II. Exhaustion of State Court Remedies
Respondents argue that the court should dismiss the Petition because Zivkovic has not exhausted his state court remedies. A petitioner must generally exhaust his state court remedies before he can bring a petition seeking habeas relief. Schaff v. Snyder, 190 F.3d 513, 524 (7th Cir. 1999); Steward v. Gilmore, 80 F.3d 1205, 1211-12 (7th Cir. 1996). In the instant action, Respondents argue, and Zivkovic does not deny, that Zivkovic has not appealed the order of the state court judge that has transferred him to the custody of the Sheriff. Neither is there any indication by Zivkovic that he has filed a motion for reconsideration with the state court judge that issued the custody order. Thus, if Zivkovic desires to challenge his current detention, the proper avenue at this juncture would be to pursue the state court appellate process rather than leaping ahead to the federal court with a habeas corpus petition. Zivkovic has not shown that any of the exceptions to the exhaustion requirement are applicable or given any reason why he cannot obtain the release from the custody of the Sheriff which Zivkovic seeks in the Petition by pursuing his state court remedies. See e.g., Jackson v.
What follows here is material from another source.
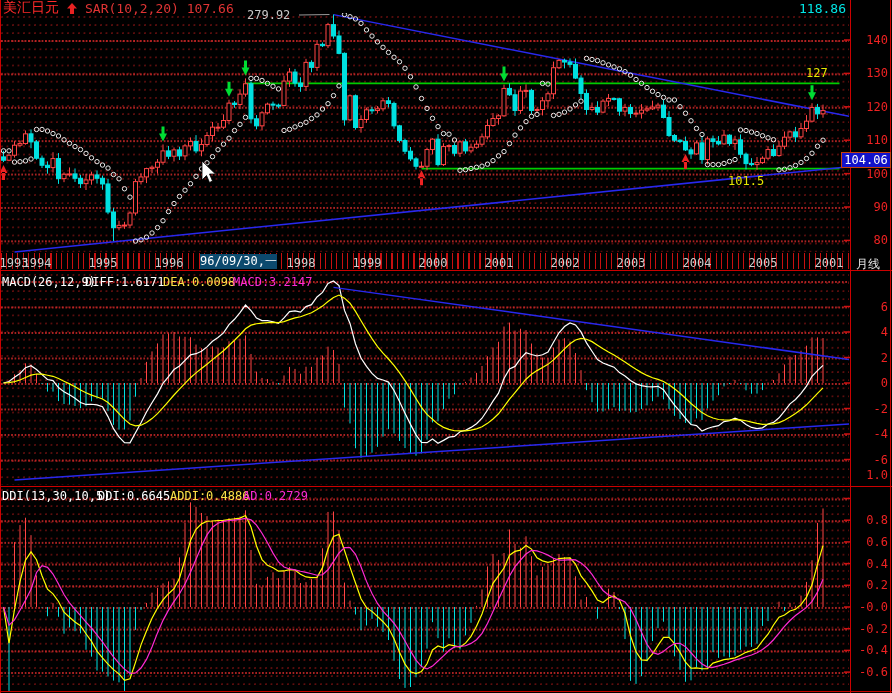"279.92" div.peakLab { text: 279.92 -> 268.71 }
Duckworth, 112 F.3d 878, 881 (7th Cir. 1997) (stating that "inordinate, unjustifiable delay in a state-court collateral proceeding excuses the requirement of petitioners to exhaust their state-court remedies before seeking federal habeas corpus relief."); Nutall v. Greer, 764 F.2d 462, 464 n. 1 (7th Cir. 1985) (stating that "[a]n exception to the exhaustion rule is made if there is no opportunity to obtain redress in state court or if the corrective process is so clearly deficient as to render futile any effort to obtain relief."); Bonsol v. Perryman, 240 F.Supp.2d 823, 825 (N.D.Ill. 2003) (stating that "where habeas corpus petitioners question the constitutionality of a statute, they need not exhaust administrative remedies prior to filing their petition."). Therefore, we grant Respondents' motion to dismiss the Petition and dismiss the Petition without prejudice to the extent that the Petition is brought against the Sheriff.